» **Task description**:
Rewrite the items below with every "Horizontal" replaced by "Vertical", leaving everything else as it is.
─── Working data
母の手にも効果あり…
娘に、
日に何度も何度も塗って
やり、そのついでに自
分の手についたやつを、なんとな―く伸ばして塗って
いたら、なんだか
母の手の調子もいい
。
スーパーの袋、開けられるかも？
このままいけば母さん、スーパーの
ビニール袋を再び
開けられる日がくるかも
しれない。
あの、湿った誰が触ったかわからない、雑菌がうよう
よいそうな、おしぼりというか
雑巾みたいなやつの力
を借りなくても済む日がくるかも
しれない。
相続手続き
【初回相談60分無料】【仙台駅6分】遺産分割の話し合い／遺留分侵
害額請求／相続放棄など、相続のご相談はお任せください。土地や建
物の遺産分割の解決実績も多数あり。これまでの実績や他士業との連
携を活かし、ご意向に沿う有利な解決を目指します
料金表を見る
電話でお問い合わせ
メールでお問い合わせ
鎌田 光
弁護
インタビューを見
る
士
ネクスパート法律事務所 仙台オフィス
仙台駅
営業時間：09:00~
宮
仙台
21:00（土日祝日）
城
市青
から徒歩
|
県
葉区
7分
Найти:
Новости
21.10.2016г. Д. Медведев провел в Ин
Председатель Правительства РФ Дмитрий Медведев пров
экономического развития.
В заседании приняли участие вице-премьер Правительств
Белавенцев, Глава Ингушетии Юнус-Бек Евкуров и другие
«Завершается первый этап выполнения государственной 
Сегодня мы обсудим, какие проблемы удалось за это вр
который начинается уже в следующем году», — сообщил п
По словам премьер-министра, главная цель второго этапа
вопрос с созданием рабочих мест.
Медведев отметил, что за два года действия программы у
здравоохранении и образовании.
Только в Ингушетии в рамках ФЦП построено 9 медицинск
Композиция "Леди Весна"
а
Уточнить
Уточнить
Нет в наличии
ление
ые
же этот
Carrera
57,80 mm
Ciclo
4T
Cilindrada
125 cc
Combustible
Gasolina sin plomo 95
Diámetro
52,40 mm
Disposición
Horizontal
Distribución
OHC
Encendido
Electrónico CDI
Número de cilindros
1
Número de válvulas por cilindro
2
──────
» **Reply**:
母の手にも効果あり…
娘に、
日に何度も何度も塗って
やり、そのついでに自
分の手についたやつを、なんとな―く伸ばして塗って
いたら、なんだか
母の手の調子もいい
。
スーパーの袋、開けられるかも？
このままいけば母さん、スーパーの
ビニール袋を再び
開けられる日がくるかも
しれない。
あの、湿った誰が触ったかわからない、雑菌がうよう
よいそうな、おしぼりというか
雑巾みたいなやつの力
を借りなくても済む日がくるかも
しれない。
相続手続き
【初回相談60分無料】【仙台駅6分】遺産分割の話し合い／遺留分侵
害額請求／相続放棄など、相続のご相談はお任せください。土地や建
物の遺産分割の解決実績も多数あり。これまでの実績や他士業との連
携を活かし、ご意向に沿う有利な解決を目指します
料金表を見る
電話でお問い合わせ
メールでお問い合わせ
鎌田 光
弁護
インタビューを見
る
士
ネクスパート法律事務所 仙台オフィス
仙台駅
営業時間：09:00~
宮
仙台
21:00（土日祝日）
城
市青
から徒歩
|
県
葉区
7分
Найти:
Новости
21.10.2016г. Д. Медведев провел в Ин
Председатель Правительства РФ Дмитрий Медведев пров
экономического развития.
В заседании приняли участие вице-премьер Правительств
Белавенцев, Глава Ингушетии Юнус-Бек Евкуров и другие
«Завершается первый этап выполнения государственной 
Сегодня мы обсудим, какие проблемы удалось за это вр
который начинается уже в следующем году», — сообщил п
По словам премьер-министра, главная цель второго этапа
вопрос с созданием рабочих мест.
Медведев отметил, что за два года действия программы у
здравоохранении и образовании.
Только в Ингушетии в рамках ФЦП построено 9 медицинск
Композиция "Леди Весна"
а
Уточнить
Уточнить
Нет в наличии
ление
ые
же этот
Carrera
57,80 mm
Ciclo
4T
Cilindrada
125 cc
Combustible
Gasolina sin plomo 95
Diámetro
52,40 mm
Disposición
Vertical
Distribución
OHC
Encendido
Electrónico CDI
Número de cilindros
1
Número de válvulas por cilindro
2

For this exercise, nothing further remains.